### ASSIGNMENT
Examine the material below. Gather every line in which the string "FileFunction" appears.

### SOURCE MATERIAL
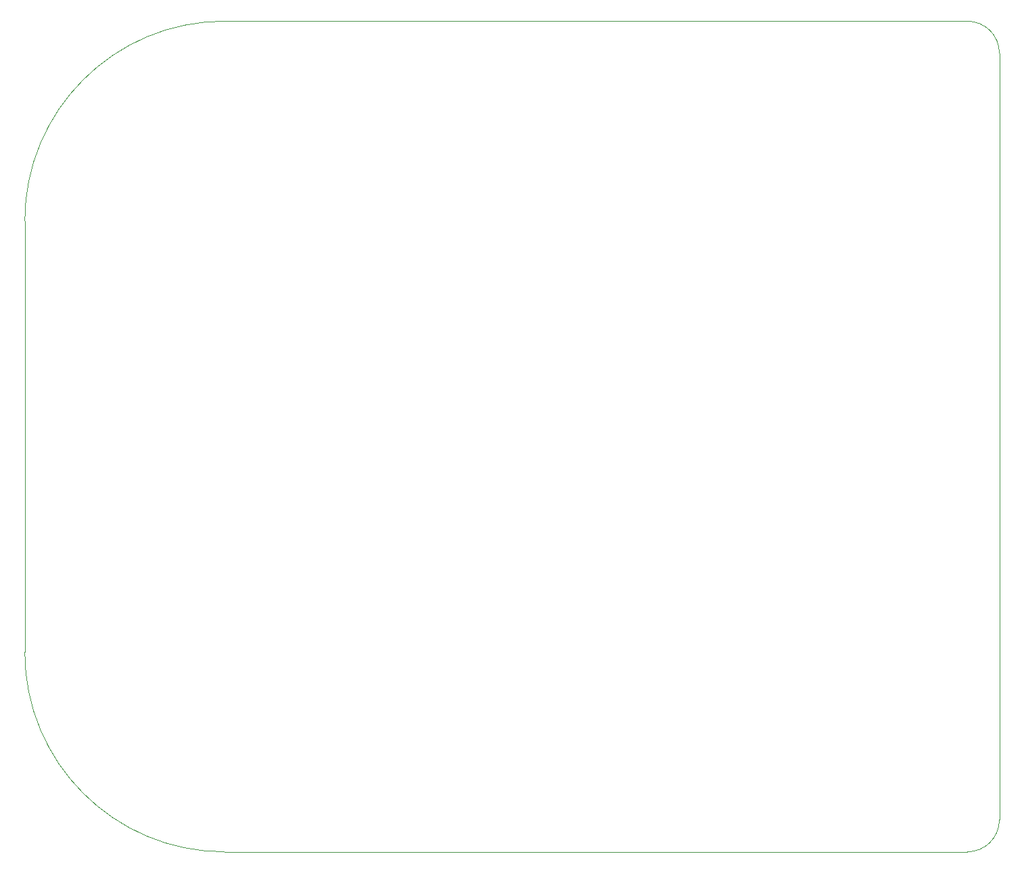
<source format=gbr>
G04 #@! TF.GenerationSoftware,KiCad,Pcbnew,(5.1.5-0-10_14)*
G04 #@! TF.CreationDate,2020-04-29T23:23:07+01:00*
G04 #@! TF.ProjectId,roscram01,726f7363-7261-46d3-9031-2e6b69636164,rev?*
G04 #@! TF.SameCoordinates,Original*
G04 #@! TF.FileFunction,Profile,NP*
%FSLAX46Y46*%
G04 Gerber Fmt 4.6, Leading zero omitted, Abs format (unit mm)*
G04 Created by KiCad (PCBNEW (5.1.5-0-10_14)) date 2020-04-29 23:23:07*
%MOMM*%
%LPD*%
G04 APERTURE LIST*
%ADD10C,0.100000*%
G04 APERTURE END LIST*
D10*
X200000000Y-136000000D02*
X107000000Y-136000000D01*
X200000000Y-32000000D02*
X107000000Y-32000000D01*
X204000000Y-36000000D02*
X204000000Y-132000000D01*
X82000000Y-57000000D02*
X82000000Y-111000000D01*
X82000000Y-57000000D02*
G75*
G02X107000000Y-32000000I25000000J0D01*
G01*
X107000000Y-136000000D02*
G75*
G02X82000000Y-111000000I0J25000000D01*
G01*
X204000000Y-132000000D02*
G75*
G02X200000000Y-136000000I-4000000J0D01*
G01*
X200000000Y-32000000D02*
G75*
G02X204000000Y-36000000I0J-4000000D01*
G01*
M02*

</source>
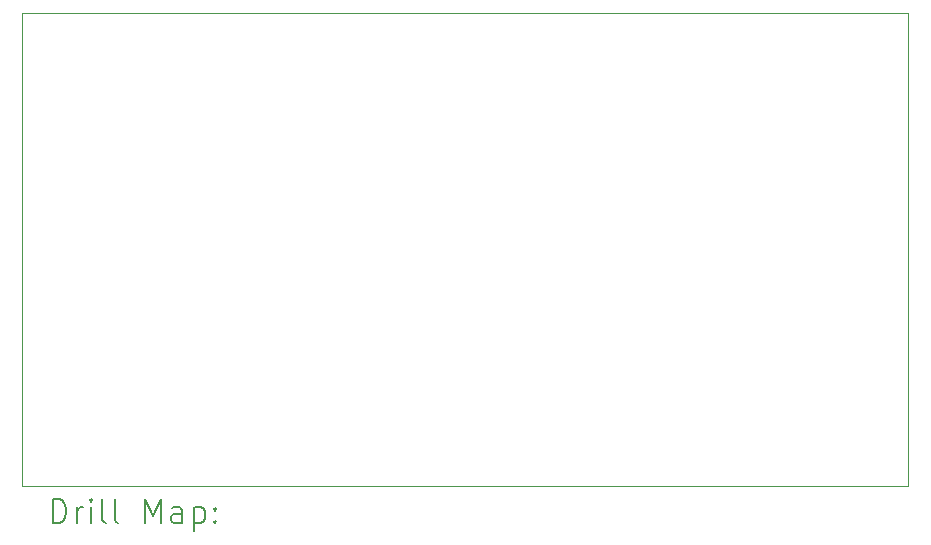
<source format=gbr>
%TF.GenerationSoftware,KiCad,Pcbnew,8.0.5*%
%TF.CreationDate,2024-11-23T14:45:13-05:00*%
%TF.ProjectId,wesp_card_access,77657370-5f63-4617-9264-5f6163636573,rev?*%
%TF.SameCoordinates,Original*%
%TF.FileFunction,Drillmap*%
%TF.FilePolarity,Positive*%
%FSLAX45Y45*%
G04 Gerber Fmt 4.5, Leading zero omitted, Abs format (unit mm)*
G04 Created by KiCad (PCBNEW 8.0.5) date 2024-11-23 14:45:13*
%MOMM*%
%LPD*%
G01*
G04 APERTURE LIST*
%ADD10C,0.050000*%
%ADD11C,0.200000*%
G04 APERTURE END LIST*
D10*
X10150000Y-7938750D02*
X17650000Y-7938750D01*
X17650000Y-11938750D01*
X10150000Y-11938750D01*
X10150000Y-7938750D01*
D11*
X10408277Y-12252734D02*
X10408277Y-12052734D01*
X10408277Y-12052734D02*
X10455896Y-12052734D01*
X10455896Y-12052734D02*
X10484467Y-12062258D01*
X10484467Y-12062258D02*
X10503515Y-12081305D01*
X10503515Y-12081305D02*
X10513039Y-12100353D01*
X10513039Y-12100353D02*
X10522563Y-12138448D01*
X10522563Y-12138448D02*
X10522563Y-12167019D01*
X10522563Y-12167019D02*
X10513039Y-12205115D01*
X10513039Y-12205115D02*
X10503515Y-12224162D01*
X10503515Y-12224162D02*
X10484467Y-12243210D01*
X10484467Y-12243210D02*
X10455896Y-12252734D01*
X10455896Y-12252734D02*
X10408277Y-12252734D01*
X10608277Y-12252734D02*
X10608277Y-12119400D01*
X10608277Y-12157496D02*
X10617801Y-12138448D01*
X10617801Y-12138448D02*
X10627324Y-12128924D01*
X10627324Y-12128924D02*
X10646372Y-12119400D01*
X10646372Y-12119400D02*
X10665420Y-12119400D01*
X10732086Y-12252734D02*
X10732086Y-12119400D01*
X10732086Y-12052734D02*
X10722563Y-12062258D01*
X10722563Y-12062258D02*
X10732086Y-12071781D01*
X10732086Y-12071781D02*
X10741610Y-12062258D01*
X10741610Y-12062258D02*
X10732086Y-12052734D01*
X10732086Y-12052734D02*
X10732086Y-12071781D01*
X10855896Y-12252734D02*
X10836848Y-12243210D01*
X10836848Y-12243210D02*
X10827324Y-12224162D01*
X10827324Y-12224162D02*
X10827324Y-12052734D01*
X10960658Y-12252734D02*
X10941610Y-12243210D01*
X10941610Y-12243210D02*
X10932086Y-12224162D01*
X10932086Y-12224162D02*
X10932086Y-12052734D01*
X11189229Y-12252734D02*
X11189229Y-12052734D01*
X11189229Y-12052734D02*
X11255896Y-12195591D01*
X11255896Y-12195591D02*
X11322562Y-12052734D01*
X11322562Y-12052734D02*
X11322562Y-12252734D01*
X11503515Y-12252734D02*
X11503515Y-12147972D01*
X11503515Y-12147972D02*
X11493991Y-12128924D01*
X11493991Y-12128924D02*
X11474943Y-12119400D01*
X11474943Y-12119400D02*
X11436848Y-12119400D01*
X11436848Y-12119400D02*
X11417801Y-12128924D01*
X11503515Y-12243210D02*
X11484467Y-12252734D01*
X11484467Y-12252734D02*
X11436848Y-12252734D01*
X11436848Y-12252734D02*
X11417801Y-12243210D01*
X11417801Y-12243210D02*
X11408277Y-12224162D01*
X11408277Y-12224162D02*
X11408277Y-12205115D01*
X11408277Y-12205115D02*
X11417801Y-12186067D01*
X11417801Y-12186067D02*
X11436848Y-12176543D01*
X11436848Y-12176543D02*
X11484467Y-12176543D01*
X11484467Y-12176543D02*
X11503515Y-12167019D01*
X11598753Y-12119400D02*
X11598753Y-12319400D01*
X11598753Y-12128924D02*
X11617801Y-12119400D01*
X11617801Y-12119400D02*
X11655896Y-12119400D01*
X11655896Y-12119400D02*
X11674943Y-12128924D01*
X11674943Y-12128924D02*
X11684467Y-12138448D01*
X11684467Y-12138448D02*
X11693991Y-12157496D01*
X11693991Y-12157496D02*
X11693991Y-12214638D01*
X11693991Y-12214638D02*
X11684467Y-12233686D01*
X11684467Y-12233686D02*
X11674943Y-12243210D01*
X11674943Y-12243210D02*
X11655896Y-12252734D01*
X11655896Y-12252734D02*
X11617801Y-12252734D01*
X11617801Y-12252734D02*
X11598753Y-12243210D01*
X11779705Y-12233686D02*
X11789229Y-12243210D01*
X11789229Y-12243210D02*
X11779705Y-12252734D01*
X11779705Y-12252734D02*
X11770182Y-12243210D01*
X11770182Y-12243210D02*
X11779705Y-12233686D01*
X11779705Y-12233686D02*
X11779705Y-12252734D01*
X11779705Y-12128924D02*
X11789229Y-12138448D01*
X11789229Y-12138448D02*
X11779705Y-12147972D01*
X11779705Y-12147972D02*
X11770182Y-12138448D01*
X11770182Y-12138448D02*
X11779705Y-12128924D01*
X11779705Y-12128924D02*
X11779705Y-12147972D01*
M02*

</source>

### ANSWER SPACE
G04 #@! TF.FileFunction,Profile,NP*
%TF.FileFunction,Drillmap*%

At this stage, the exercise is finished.